When Ms. Sainte-Marie performs live, one stage prop she often uses is a red dress on a hanger. It represents missing and murdered Indigenous women. The songwriter says she doesn’t carry a grudge and doesn’t have an ax to grind. Her goal is to educate others about the history and heritage of Indigenous people – something she did as a regular guest on “Sesame Street” in the 1970s. More than that, Ms. Sainte-Marie is a proactive philanthropist.
“The nicest thing that’s ever happened to me hasn’t been my Academy Award, or even there’s this wonderful documentary that they made about me,” she reflects. “It really was when I found out … that two of my earliest scholarship recipients went on to become the presidents and founders of tribal colleges. They started the tribal college movement.”
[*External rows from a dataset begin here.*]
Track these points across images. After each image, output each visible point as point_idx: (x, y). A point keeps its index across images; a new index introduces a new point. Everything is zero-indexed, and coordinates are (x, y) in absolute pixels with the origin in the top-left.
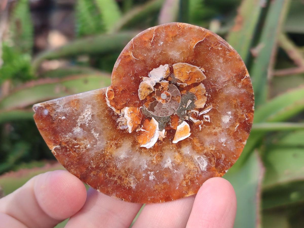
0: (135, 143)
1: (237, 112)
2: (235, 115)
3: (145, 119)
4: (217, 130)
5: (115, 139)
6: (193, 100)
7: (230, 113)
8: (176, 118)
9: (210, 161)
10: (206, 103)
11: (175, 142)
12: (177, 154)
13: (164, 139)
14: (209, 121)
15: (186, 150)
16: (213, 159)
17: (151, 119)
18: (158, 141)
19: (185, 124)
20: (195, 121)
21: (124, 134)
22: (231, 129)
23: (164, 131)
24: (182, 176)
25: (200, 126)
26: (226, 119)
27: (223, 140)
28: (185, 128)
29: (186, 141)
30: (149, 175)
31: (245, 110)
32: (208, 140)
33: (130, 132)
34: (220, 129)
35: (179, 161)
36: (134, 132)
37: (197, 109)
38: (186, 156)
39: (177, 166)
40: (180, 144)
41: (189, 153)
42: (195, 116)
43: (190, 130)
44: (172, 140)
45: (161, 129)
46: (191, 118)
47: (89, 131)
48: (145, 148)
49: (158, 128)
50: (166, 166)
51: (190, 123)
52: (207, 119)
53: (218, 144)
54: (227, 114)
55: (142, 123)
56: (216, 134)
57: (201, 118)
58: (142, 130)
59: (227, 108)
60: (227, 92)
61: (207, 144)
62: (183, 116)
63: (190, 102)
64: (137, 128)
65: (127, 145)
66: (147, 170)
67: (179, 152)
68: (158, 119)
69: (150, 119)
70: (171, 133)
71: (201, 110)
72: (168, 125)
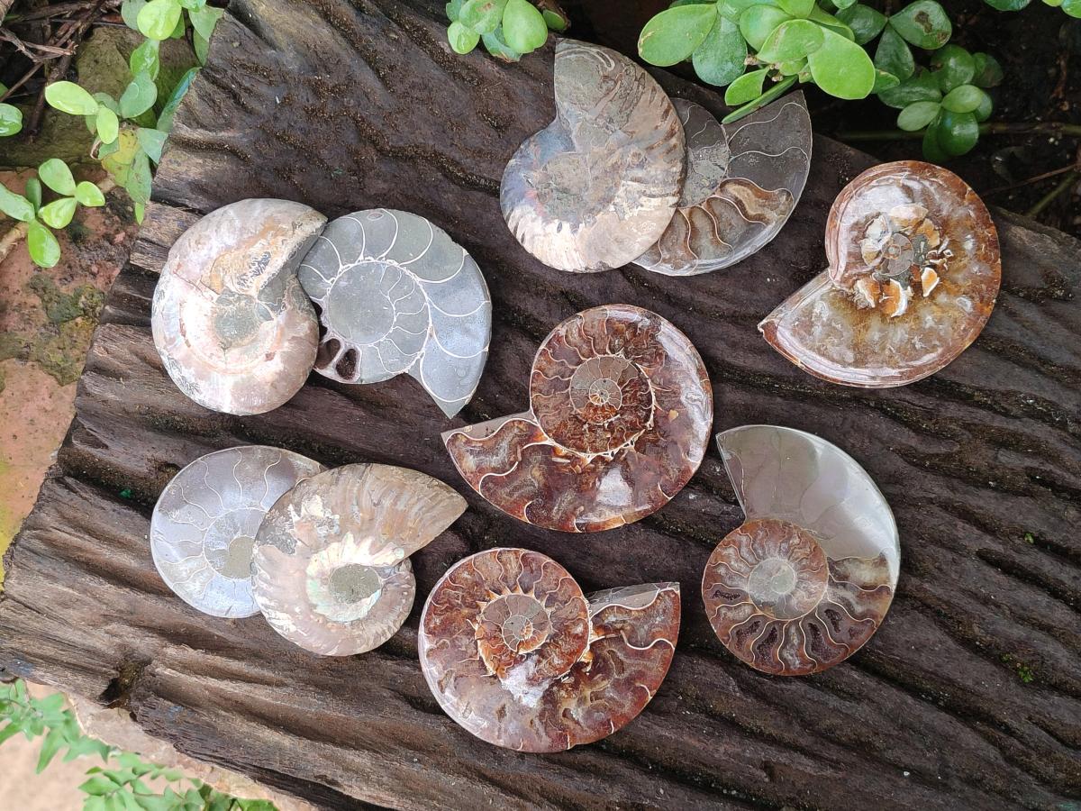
0: (884, 317)
1: (976, 232)
2: (975, 236)
3: (883, 285)
4: (965, 261)
5: (861, 322)
6: (925, 240)
7: (969, 236)
8: (916, 268)
9: (972, 298)
10: (940, 237)
11: (926, 294)
12: (934, 307)
13: (913, 297)
14: (952, 255)
15: (942, 298)
16: (974, 295)
17: (889, 281)
18: (909, 302)
19: (927, 269)
20: (937, 262)
21: (867, 311)
22: (978, 253)
23: (909, 288)
24: (950, 328)
25: (945, 265)
26: (969, 245)
27: (976, 269)
28: (930, 275)
29: (937, 289)
30: (914, 345)
31: (984, 227)
32: (959, 276)
33: (873, 306)
34: (967, 259)
35: (939, 314)
36: (877, 303)
37: (934, 249)
38: (946, 305)
39: (940, 321)
40: (932, 296)
41: (945, 300)
42: (935, 257)
43: (936, 274)
44: (922, 294)
45: (904, 287)
46: (931, 261)
47: (830, 325)
48: (897, 317)
49: (901, 288)
50: (927, 326)
51: (933, 266)
52: (949, 254)
53: (972, 275)
54: (968, 239)
55: (882, 291)
56: (965, 266)
57: (942, 256)
58: (886, 298)
59: (963, 233)
60: (956, 216)
61: (960, 282)
62: (923, 263)
63: (923, 243)
64: (879, 298)
65: (875, 322)
66: (910, 340)
67: (935, 304)
68: (897, 278)
69: (888, 283)
70: (918, 287)
71: (938, 247)
72: (911, 281)
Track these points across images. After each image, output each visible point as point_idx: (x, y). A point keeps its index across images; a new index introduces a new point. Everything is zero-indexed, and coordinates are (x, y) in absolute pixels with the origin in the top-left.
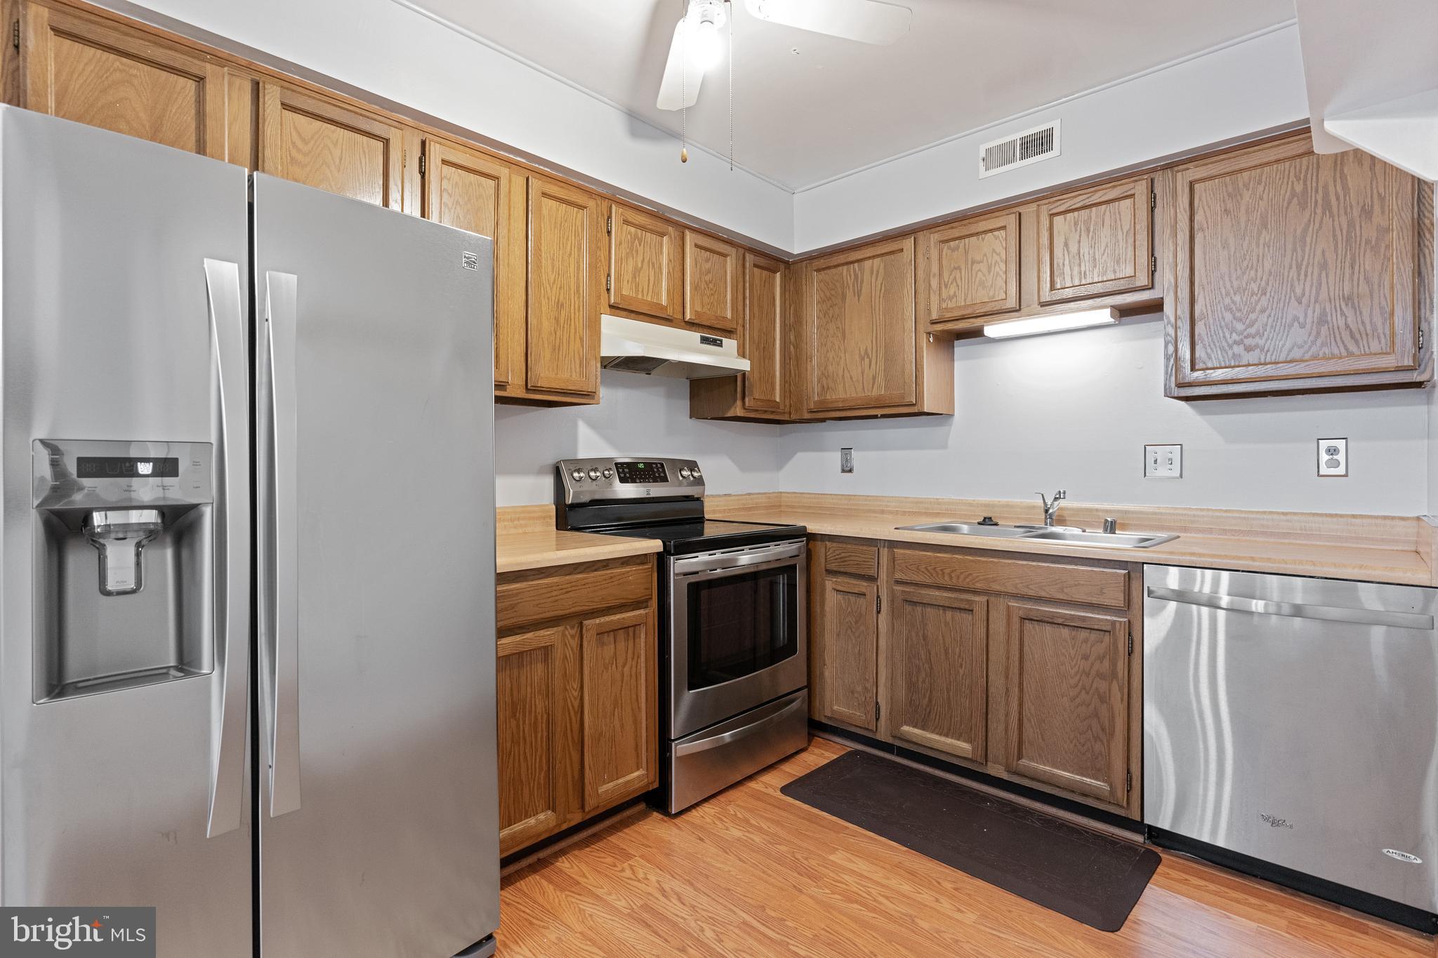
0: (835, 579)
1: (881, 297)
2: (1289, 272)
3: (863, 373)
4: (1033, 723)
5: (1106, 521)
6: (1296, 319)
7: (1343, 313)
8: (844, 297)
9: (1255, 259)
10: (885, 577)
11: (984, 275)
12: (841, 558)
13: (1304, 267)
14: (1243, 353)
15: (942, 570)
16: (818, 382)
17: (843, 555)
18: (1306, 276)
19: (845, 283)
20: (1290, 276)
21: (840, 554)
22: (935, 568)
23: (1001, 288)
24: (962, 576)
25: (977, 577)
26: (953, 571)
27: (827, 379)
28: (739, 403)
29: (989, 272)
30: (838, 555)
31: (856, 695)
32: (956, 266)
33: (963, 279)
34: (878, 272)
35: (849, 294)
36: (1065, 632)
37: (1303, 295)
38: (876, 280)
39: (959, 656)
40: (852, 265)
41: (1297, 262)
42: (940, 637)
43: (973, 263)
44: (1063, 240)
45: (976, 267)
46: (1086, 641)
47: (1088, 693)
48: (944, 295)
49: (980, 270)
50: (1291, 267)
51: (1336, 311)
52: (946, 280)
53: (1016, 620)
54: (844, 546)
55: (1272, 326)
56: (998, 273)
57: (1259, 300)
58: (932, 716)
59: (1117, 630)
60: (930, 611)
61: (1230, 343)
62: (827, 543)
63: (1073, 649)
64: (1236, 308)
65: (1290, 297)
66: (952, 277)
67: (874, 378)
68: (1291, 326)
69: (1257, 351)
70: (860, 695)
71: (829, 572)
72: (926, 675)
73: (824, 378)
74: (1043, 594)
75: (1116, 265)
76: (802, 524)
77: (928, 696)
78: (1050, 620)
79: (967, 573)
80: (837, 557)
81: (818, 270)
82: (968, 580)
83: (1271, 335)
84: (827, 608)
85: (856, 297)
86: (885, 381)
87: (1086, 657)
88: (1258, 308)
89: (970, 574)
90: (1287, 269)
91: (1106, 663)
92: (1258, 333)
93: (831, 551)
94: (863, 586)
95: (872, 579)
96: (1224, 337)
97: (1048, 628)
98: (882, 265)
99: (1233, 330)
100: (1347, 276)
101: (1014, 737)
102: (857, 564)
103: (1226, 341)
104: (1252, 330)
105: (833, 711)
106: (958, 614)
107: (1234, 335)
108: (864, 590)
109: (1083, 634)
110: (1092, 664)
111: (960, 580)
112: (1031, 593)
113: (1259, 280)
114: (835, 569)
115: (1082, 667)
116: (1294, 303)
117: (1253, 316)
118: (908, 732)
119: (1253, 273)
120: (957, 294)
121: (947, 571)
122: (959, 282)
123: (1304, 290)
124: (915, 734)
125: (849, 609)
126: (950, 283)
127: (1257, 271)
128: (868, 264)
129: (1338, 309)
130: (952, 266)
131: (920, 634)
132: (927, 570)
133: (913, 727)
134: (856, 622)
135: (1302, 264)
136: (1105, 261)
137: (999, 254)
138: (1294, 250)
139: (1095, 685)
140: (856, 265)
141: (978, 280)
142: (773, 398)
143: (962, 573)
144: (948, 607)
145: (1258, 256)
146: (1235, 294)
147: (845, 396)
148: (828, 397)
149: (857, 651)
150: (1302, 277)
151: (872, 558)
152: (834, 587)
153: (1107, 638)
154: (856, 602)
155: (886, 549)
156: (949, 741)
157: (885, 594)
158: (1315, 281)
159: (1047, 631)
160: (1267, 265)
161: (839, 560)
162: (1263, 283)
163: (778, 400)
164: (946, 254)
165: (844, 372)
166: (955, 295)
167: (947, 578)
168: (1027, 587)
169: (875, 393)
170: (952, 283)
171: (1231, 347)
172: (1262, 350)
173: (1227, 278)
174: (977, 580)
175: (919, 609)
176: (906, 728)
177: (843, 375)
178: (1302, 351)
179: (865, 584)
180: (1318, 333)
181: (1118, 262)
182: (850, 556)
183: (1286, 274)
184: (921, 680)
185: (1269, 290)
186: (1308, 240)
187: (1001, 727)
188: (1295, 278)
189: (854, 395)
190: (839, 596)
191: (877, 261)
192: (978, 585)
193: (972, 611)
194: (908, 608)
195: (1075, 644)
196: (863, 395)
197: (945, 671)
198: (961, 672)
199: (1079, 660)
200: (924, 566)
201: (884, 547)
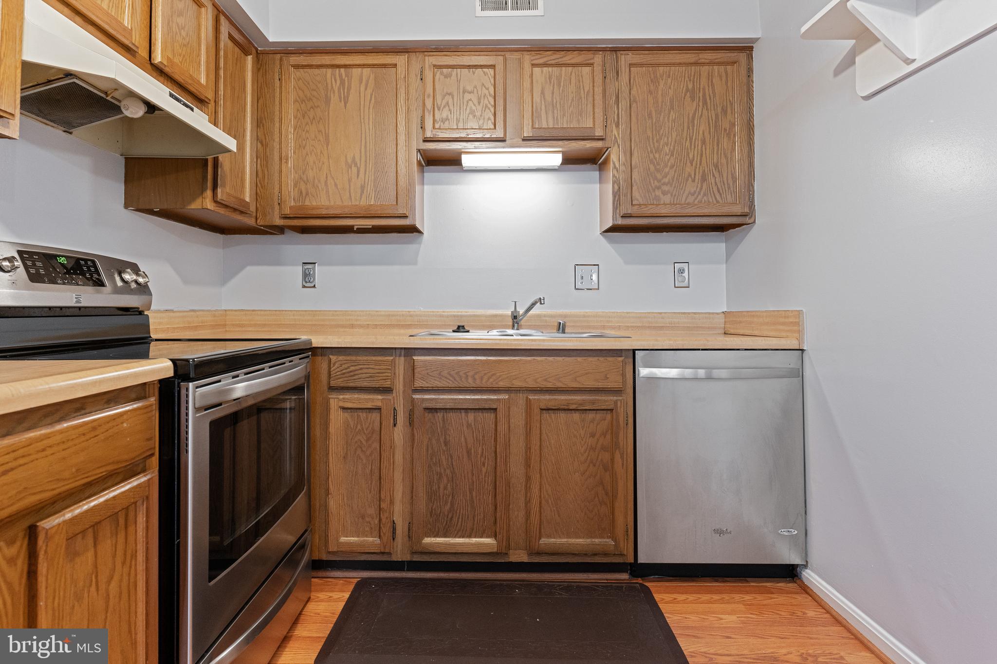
0: (341, 397)
1: (371, 108)
2: (686, 143)
3: (350, 181)
4: (550, 503)
5: (560, 323)
6: (690, 175)
7: (714, 176)
8: (328, 101)
9: (667, 129)
10: (401, 387)
11: (475, 105)
12: (351, 372)
13: (693, 140)
14: (661, 196)
15: (465, 373)
16: (295, 185)
17: (352, 368)
18: (695, 147)
19: (330, 86)
20: (687, 146)
21: (349, 367)
22: (459, 372)
23: (489, 119)
24: (485, 378)
25: (500, 376)
26: (476, 373)
27: (306, 184)
28: (209, 193)
29: (479, 103)
30: (346, 369)
31: (367, 519)
32: (449, 92)
33: (455, 105)
34: (367, 82)
35: (334, 99)
36: (576, 416)
37: (693, 160)
38: (366, 89)
39: (482, 456)
40: (338, 69)
41: (690, 137)
42: (463, 439)
43: (464, 92)
44: (540, 88)
45: (467, 96)
46: (592, 421)
47: (594, 466)
48: (437, 117)
49: (470, 100)
50: (686, 140)
51: (710, 173)
52: (439, 104)
53: (537, 411)
54: (354, 358)
55: (677, 178)
56: (486, 106)
57: (670, 158)
58: (455, 519)
59: (619, 408)
60: (451, 415)
61: (653, 187)
62: (331, 356)
63: (583, 429)
64: (657, 163)
65: (687, 160)
66: (444, 102)
67: (363, 188)
68: (687, 180)
69: (669, 195)
70: (373, 518)
71: (332, 389)
72: (448, 480)
73: (302, 183)
74: (559, 385)
75: (579, 117)
76: (304, 337)
77: (449, 501)
78: (566, 407)
79: (490, 374)
80: (344, 371)
81: (297, 67)
82: (491, 380)
83: (676, 185)
84: (332, 429)
85: (343, 102)
86: (375, 191)
87: (593, 435)
88: (669, 164)
89: (493, 375)
90: (685, 139)
91: (608, 437)
92: (669, 183)
93: (337, 365)
94: (377, 399)
95: (388, 390)
96: (650, 182)
97: (562, 415)
98: (372, 76)
99: (655, 178)
100: (715, 150)
101: (536, 520)
102: (371, 377)
103: (651, 185)
104: (666, 180)
105: (339, 544)
106: (480, 415)
107: (656, 181)
108: (379, 404)
109: (591, 416)
110: (598, 440)
111: (484, 381)
112: (549, 385)
113: (669, 145)
114: (342, 385)
115: (589, 444)
116: (689, 164)
117: (667, 170)
118: (431, 544)
119: (666, 139)
120: (450, 117)
121: (470, 374)
122: (451, 108)
123: (694, 155)
124: (436, 543)
125: (359, 427)
126: (442, 106)
127: (668, 138)
128: (356, 72)
129: (711, 172)
130: (445, 91)
131: (442, 440)
132: (450, 375)
133: (434, 537)
134: (367, 440)
135: (692, 139)
136: (572, 112)
137: (488, 89)
138: (688, 128)
139: (600, 457)
140: (342, 70)
141: (468, 109)
142: (242, 197)
143: (485, 374)
144: (471, 409)
145: (669, 128)
146: (656, 153)
147: (327, 203)
148: (307, 203)
149: (368, 471)
150: (693, 147)
151: (388, 369)
152: (342, 404)
153: (609, 416)
154: (367, 418)
155: (402, 358)
156: (474, 540)
157: (402, 406)
158: (699, 151)
159: (562, 418)
160: (674, 135)
161: (347, 375)
162: (672, 148)
163: (248, 199)
164: (439, 79)
165: (327, 177)
166: (447, 119)
167: (470, 380)
168: (545, 380)
169: (363, 202)
170: (444, 107)
171: (654, 190)
172: (671, 195)
173: (651, 141)
174: (500, 379)
175: (440, 415)
176: (427, 540)
177: (326, 182)
178: (693, 198)
179: (380, 397)
180: (701, 188)
181: (581, 115)
182: (361, 369)
183: (684, 144)
184: (442, 487)
185: (675, 153)
186: (696, 122)
187: (522, 514)
188: (689, 147)
189: (339, 203)
190: (346, 414)
191: (366, 71)
192: (501, 384)
193: (496, 409)
194: (429, 416)
195: (584, 425)
196: (350, 204)
197: (468, 472)
198: (484, 470)
199: (588, 437)
200: (446, 372)
201: (400, 356)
When the songwriter isn’t tending to the goats and chickens in the Hawaiian home that inspired her 2015 song “Farm in the Middle of Nowhere,” she’s stockpiling new songs. “I try to understand and interpret in art some of the hard things that just plain exist that we need to make better,” she says, adding that the tone of her work is often “soft.”
She realizes that progress is a process that sometimes spans generations. “What I learned on five years of ‘Sesame Street’ was that there’s always a new crop of 5-year-olds,” she muses. “If you really understand that, you don’t give up hope.”